__DOCUMENT EXTRACT__
◇ ◇ ◇
Re: Conflicting p-values from pvals.fnc

Tom Gijssels — 2012-03-27T22:19:42

Hey Roger,

Thanks for the response!

Let me try to address your questions as good as possible (and in reverse
order to make things a bit more concrete).

The reason for including weights is that there's a reasonable amount of
variance in the relative importance of the data-points I'm using. To be a
bit more specific: the experiment looks at whether people accommodate their
speech rate to a conversational partner's speech rate. Speech rate was
calculated by taking the words per second for each of the subject's
utterances during Baseline and during Conversation. Since a subject's
utterances vary in duration (e.g. some are 2s, others 10s), I want to make
sure that the speech rate measure of a long utterance gets contributes more
strongly to the model than a short utterance. Therefore, I wanted to
include the duration for each utterance as a weight for the corresponding
speech rate measure. Does this sound sensible?
◇ ◇ ◇
Dataset items

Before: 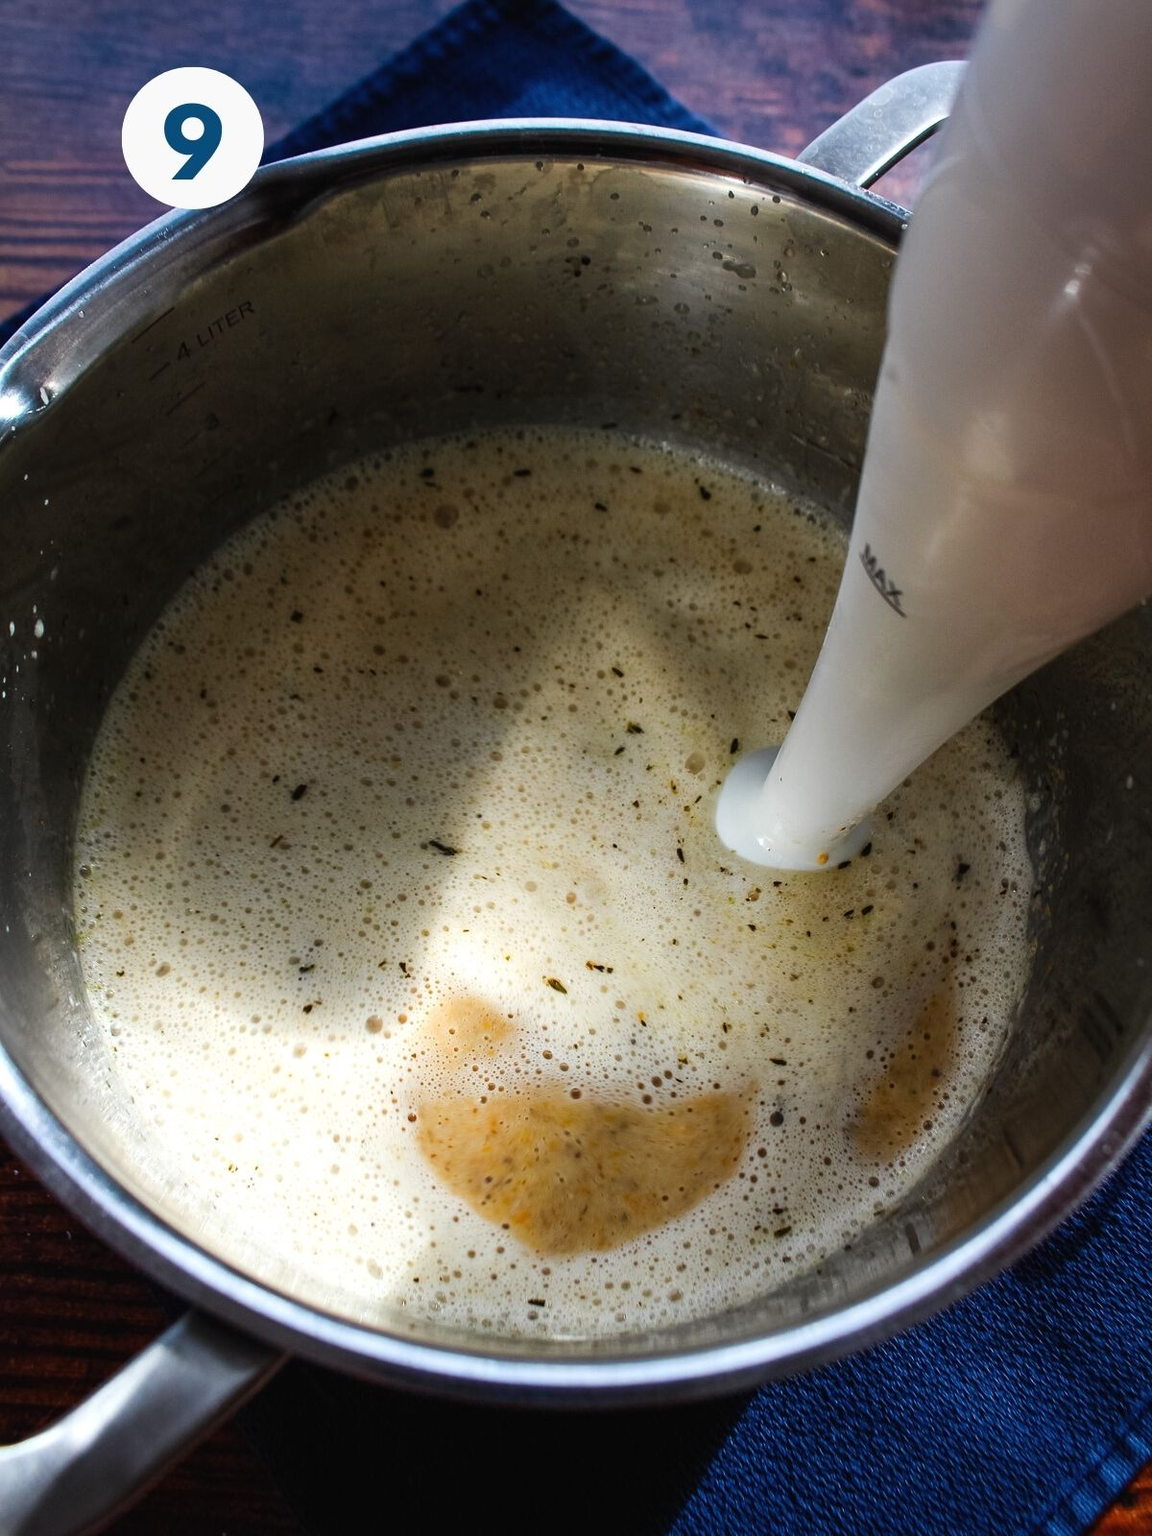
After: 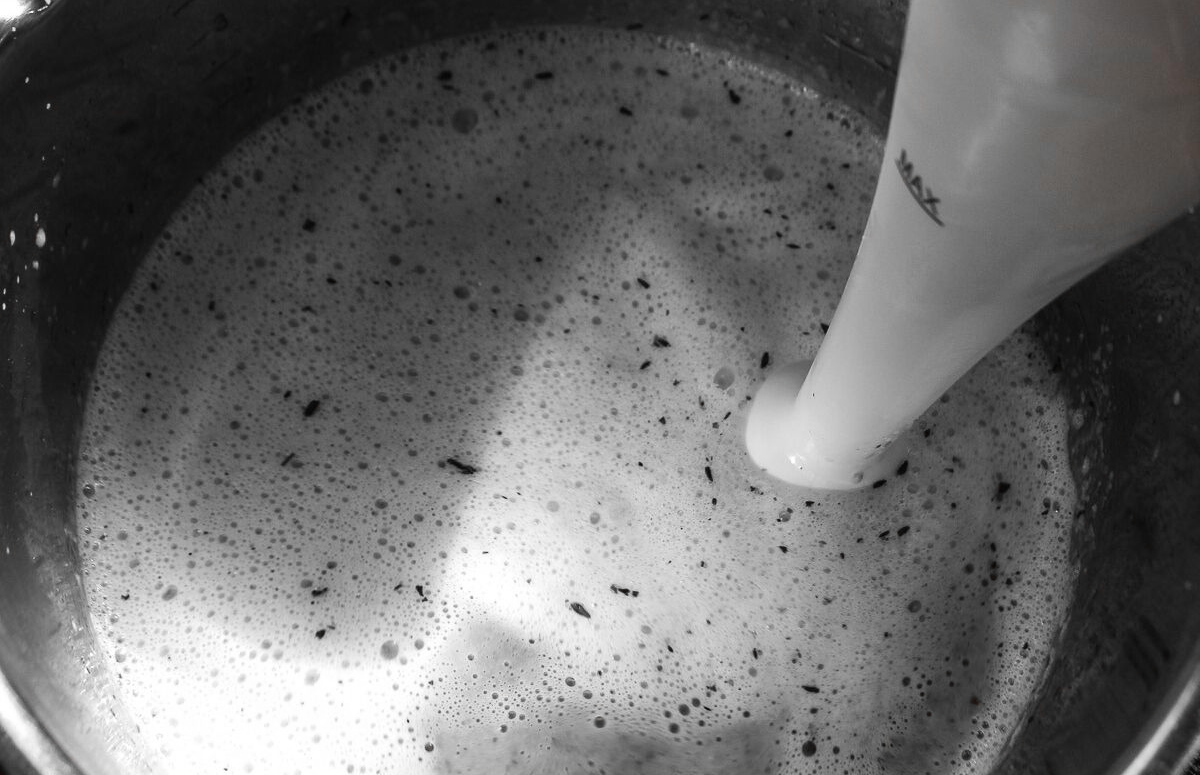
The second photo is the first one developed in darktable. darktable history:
crop and rotate: top 26.133%, bottom 25.372%
color zones: curves: ch1 [(0, 0.006) (0.094, 0.285) (0.171, 0.001) (0.429, 0.001) (0.571, 0.003) (0.714, 0.004) (0.857, 0.004) (1, 0.006)]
◇ ◇ ◇
__WORK INSTRUCTIONS__
Edit the forum post about conflicting p-values: write it out from "Re: Conflicting p-values" to "bit more concrete).", swapping "response" for "reply". The data stand apart from the forum post and are separate material.

__OUTPUT BELOW__
Re: Conflicting p-values from pvals.fnc

Tom Gijssels — 2012-03-27T22:19:42

Hey Roger,

Thanks for the reply!

Let me try to address your questions as good as possible (and in reverse
order to make things a bit more concrete).